Like the wider industry, management said the group, continues to deal with cost pressures on labour and food ingredients.
Pressure on staff costs is likely to rise further in future, whoever the government, with the Chancellor’s flagging his aspiration for a £10.50 UK national minimum wage and an easing of the age thresholds.
With 34 closures alongside the new openings, a net 56 new shops have opened in the year-to-date, with a 2,000th welcoming customers in August.
Greggs said the softer rate of growth was not surprising given the stronger comparative sales from the previous year, but sales were driven by growth in customer numbers.
Shares in the FTSE 250 group were down 10% to 1,876.96p by lunchtime on Tuesday, having roughly doubled over the past 12 months.
More outlets, more peri peri, more hours in the day
For the full year, management expects a net 90 openings, versus previous guidance of "up to 100" as some franchise openings have been pushed into next year.
Some of these customers were attracted by the new autumn menu, including a hot sandwich range augmented by chipotle chilli steak and hot peri peri chicken baguettes, while the popular spicy chicken and pepperoni bake has made a return, alongside a pumpkin spice latte coffee.
Trials are progressing with shops remaining open later into the evening, supported by an extended range of 'post-4pm' deals, the company said.
“We are encouraged by customer demand for our delivery service trials, and are developing the operational processes to service this channel.”

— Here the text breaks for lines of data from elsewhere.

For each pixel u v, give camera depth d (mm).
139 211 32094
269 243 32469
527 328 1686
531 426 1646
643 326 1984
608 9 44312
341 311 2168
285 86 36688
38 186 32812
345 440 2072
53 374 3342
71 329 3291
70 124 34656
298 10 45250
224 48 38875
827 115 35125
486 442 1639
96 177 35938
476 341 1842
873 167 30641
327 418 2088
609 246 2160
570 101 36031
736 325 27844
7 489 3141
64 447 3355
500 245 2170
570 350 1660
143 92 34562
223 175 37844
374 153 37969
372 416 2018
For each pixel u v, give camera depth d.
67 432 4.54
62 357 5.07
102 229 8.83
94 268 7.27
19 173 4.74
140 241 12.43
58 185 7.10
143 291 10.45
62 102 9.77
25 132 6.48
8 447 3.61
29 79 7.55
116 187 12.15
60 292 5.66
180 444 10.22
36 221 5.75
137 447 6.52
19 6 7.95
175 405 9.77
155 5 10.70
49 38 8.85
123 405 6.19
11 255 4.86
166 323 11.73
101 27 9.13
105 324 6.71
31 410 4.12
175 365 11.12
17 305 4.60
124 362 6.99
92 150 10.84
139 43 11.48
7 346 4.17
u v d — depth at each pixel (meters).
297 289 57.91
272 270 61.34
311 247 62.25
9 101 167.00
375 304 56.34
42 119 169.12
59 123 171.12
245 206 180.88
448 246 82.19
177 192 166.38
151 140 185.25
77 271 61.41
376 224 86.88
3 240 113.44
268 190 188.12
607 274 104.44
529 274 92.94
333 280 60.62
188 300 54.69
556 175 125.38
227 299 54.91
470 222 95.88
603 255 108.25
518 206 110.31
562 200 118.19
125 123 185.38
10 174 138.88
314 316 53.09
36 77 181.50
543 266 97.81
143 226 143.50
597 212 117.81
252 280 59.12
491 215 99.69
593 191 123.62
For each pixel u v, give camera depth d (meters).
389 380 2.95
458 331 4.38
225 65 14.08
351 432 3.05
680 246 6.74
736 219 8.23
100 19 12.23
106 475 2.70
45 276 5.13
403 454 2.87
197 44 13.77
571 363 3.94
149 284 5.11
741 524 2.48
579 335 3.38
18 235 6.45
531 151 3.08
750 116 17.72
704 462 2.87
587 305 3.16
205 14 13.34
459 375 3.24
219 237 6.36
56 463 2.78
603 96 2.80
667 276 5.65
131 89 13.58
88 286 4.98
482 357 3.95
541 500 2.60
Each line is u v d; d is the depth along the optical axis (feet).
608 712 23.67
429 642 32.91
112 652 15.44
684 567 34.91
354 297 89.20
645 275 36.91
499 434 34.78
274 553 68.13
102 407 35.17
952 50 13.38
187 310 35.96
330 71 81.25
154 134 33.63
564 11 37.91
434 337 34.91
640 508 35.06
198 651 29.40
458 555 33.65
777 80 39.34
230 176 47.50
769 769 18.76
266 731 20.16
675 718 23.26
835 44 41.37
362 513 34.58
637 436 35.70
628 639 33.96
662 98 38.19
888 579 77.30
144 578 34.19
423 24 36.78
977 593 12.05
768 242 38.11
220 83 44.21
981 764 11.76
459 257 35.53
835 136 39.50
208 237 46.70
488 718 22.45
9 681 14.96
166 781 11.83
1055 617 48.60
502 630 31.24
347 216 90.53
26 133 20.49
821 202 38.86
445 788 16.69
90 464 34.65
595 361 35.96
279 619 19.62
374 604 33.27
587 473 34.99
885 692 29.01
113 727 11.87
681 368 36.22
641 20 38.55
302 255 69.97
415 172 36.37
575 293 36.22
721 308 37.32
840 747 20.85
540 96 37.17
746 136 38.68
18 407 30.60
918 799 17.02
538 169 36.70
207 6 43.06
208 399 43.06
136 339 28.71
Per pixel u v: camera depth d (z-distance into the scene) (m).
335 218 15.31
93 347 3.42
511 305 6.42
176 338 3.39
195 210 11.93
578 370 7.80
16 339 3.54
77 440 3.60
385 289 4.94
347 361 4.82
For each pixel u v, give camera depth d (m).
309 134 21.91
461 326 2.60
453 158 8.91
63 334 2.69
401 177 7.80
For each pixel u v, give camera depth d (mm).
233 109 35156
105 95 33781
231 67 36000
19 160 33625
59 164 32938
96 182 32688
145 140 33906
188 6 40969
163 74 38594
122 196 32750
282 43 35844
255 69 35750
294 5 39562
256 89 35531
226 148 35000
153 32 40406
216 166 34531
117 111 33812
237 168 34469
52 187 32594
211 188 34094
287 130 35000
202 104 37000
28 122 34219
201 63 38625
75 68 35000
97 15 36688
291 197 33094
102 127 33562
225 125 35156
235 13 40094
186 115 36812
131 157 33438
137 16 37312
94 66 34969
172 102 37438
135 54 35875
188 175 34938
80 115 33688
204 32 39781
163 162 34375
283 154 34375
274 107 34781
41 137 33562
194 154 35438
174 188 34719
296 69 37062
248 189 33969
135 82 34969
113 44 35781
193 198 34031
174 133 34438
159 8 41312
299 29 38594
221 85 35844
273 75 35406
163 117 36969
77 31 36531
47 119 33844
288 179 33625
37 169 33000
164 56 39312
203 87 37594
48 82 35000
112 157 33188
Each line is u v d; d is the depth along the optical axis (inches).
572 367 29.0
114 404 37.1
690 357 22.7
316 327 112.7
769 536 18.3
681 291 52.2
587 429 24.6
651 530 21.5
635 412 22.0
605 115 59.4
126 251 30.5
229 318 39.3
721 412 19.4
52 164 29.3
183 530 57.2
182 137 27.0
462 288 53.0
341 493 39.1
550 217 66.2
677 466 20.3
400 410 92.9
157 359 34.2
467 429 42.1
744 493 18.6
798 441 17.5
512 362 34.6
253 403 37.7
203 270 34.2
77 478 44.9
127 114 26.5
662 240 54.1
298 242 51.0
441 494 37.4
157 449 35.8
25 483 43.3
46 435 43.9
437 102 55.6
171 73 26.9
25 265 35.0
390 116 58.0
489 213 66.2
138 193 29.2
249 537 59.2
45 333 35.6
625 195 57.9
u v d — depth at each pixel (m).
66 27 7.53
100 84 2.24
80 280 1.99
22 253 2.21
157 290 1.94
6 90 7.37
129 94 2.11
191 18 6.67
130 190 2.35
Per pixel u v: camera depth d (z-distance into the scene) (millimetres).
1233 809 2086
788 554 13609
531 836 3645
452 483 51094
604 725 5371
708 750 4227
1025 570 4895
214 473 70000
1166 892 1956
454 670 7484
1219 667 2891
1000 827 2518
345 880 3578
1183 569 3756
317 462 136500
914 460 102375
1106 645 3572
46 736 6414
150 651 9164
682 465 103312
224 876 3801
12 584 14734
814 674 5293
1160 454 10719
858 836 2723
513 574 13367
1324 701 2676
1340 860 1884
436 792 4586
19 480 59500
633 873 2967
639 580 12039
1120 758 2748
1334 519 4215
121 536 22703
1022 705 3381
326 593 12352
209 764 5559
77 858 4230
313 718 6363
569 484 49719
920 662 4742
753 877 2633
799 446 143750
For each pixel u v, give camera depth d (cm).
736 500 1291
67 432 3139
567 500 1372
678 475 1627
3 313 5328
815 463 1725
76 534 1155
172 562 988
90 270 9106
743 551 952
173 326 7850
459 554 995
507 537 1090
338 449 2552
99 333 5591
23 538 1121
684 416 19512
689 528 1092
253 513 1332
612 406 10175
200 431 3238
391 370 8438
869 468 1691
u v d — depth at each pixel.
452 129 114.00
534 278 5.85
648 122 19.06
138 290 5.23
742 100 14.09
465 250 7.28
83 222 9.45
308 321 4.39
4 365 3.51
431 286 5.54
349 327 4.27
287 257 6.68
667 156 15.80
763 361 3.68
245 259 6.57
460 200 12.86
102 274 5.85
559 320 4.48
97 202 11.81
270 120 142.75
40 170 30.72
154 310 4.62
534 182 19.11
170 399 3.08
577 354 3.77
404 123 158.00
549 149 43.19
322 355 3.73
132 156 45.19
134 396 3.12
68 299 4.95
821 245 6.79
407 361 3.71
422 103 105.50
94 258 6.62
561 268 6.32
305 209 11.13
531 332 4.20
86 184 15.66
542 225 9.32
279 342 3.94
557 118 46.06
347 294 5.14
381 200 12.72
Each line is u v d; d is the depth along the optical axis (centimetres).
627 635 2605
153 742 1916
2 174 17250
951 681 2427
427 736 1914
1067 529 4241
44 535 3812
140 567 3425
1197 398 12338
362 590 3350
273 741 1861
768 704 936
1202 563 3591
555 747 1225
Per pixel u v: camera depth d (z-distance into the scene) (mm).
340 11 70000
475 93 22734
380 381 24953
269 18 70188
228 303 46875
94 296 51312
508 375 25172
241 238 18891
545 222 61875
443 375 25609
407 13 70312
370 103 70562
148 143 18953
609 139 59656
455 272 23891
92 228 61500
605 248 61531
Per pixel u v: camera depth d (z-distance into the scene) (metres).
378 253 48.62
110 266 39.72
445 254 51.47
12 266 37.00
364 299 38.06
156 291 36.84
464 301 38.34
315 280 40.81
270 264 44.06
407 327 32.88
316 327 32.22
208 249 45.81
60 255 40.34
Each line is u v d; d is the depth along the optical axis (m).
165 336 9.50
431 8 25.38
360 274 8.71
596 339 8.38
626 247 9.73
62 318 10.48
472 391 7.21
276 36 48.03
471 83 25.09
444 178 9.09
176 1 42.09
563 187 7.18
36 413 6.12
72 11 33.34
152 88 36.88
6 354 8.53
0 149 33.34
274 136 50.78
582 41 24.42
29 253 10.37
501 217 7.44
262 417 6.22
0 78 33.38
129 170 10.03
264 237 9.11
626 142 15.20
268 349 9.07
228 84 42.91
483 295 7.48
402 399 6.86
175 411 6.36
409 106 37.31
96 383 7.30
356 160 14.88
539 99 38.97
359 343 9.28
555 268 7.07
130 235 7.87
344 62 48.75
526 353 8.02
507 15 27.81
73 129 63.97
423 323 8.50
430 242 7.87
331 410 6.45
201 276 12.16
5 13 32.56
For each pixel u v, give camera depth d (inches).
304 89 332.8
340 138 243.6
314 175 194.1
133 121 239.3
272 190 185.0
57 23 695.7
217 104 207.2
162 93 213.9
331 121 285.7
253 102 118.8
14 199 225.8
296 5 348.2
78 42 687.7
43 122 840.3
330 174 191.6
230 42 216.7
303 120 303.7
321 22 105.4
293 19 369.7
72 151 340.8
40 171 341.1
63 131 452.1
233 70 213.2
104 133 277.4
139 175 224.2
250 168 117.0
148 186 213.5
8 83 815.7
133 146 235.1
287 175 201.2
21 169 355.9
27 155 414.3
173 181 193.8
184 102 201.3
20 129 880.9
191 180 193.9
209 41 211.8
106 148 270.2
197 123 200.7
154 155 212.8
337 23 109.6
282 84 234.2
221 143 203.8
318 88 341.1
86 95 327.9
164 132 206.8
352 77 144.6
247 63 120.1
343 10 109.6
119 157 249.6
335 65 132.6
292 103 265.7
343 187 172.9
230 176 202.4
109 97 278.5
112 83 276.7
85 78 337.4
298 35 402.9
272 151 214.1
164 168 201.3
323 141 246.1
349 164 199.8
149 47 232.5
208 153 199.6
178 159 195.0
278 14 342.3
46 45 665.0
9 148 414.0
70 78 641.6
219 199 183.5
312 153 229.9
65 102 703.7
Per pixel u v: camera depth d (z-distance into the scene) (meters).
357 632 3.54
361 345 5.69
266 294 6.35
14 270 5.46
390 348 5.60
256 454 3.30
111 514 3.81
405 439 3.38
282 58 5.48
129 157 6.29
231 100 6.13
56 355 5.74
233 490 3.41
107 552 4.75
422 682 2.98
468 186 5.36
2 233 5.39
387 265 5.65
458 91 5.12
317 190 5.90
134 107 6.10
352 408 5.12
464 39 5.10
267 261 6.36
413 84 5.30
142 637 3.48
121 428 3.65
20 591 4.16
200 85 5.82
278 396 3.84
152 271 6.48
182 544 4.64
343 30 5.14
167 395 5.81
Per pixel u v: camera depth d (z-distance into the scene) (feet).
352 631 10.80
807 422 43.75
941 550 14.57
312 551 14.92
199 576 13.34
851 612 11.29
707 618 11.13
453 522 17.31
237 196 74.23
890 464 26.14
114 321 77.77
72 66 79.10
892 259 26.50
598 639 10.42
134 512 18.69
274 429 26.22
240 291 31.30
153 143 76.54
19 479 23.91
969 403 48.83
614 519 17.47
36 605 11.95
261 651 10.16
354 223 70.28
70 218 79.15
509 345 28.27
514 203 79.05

Preparations for a potential Brexit include building stocks of key ingredients and equipment that could be affected by disruption to the flow of goods into the UK.
"Our expectations for the full year remain unchanged," the company said.
In line with forecasts
Analysts at UBS said the growth was in-line with expectations that Greggs could maintain around 10% two-year "LFL growth stack" and so they continue to forecast full year LFL growth of 8%.
Recommending Tyneside locals should "look out for the sausage meat mounds" as the company prepares for Brexit, Clive Black at Shore Capital added that "Greggs is, unlike Mike Ashley’s Newcastle United, sadly, the deserved pride of Newcastle".
However, he said, no doubt like the rest of the retail, food manufacturing and food & beverage segments, "there will have been a cold chill" around the proposed changes to minimum wage announced at the Tory party conference.
All in all, Black said: "The group has re-invented itself quite marvellously, becoming more relevant to a broader client base through product, reducing its dependence upon salt, sugar and saturated fat, to evolve a more relevant and sustainable proposition that is a) tasty, b ) strong in net value and c) sit down or take-out."
The analyst said the stock's "deservedly fulsome" multiples "do bring with them the downside risk of disappointment".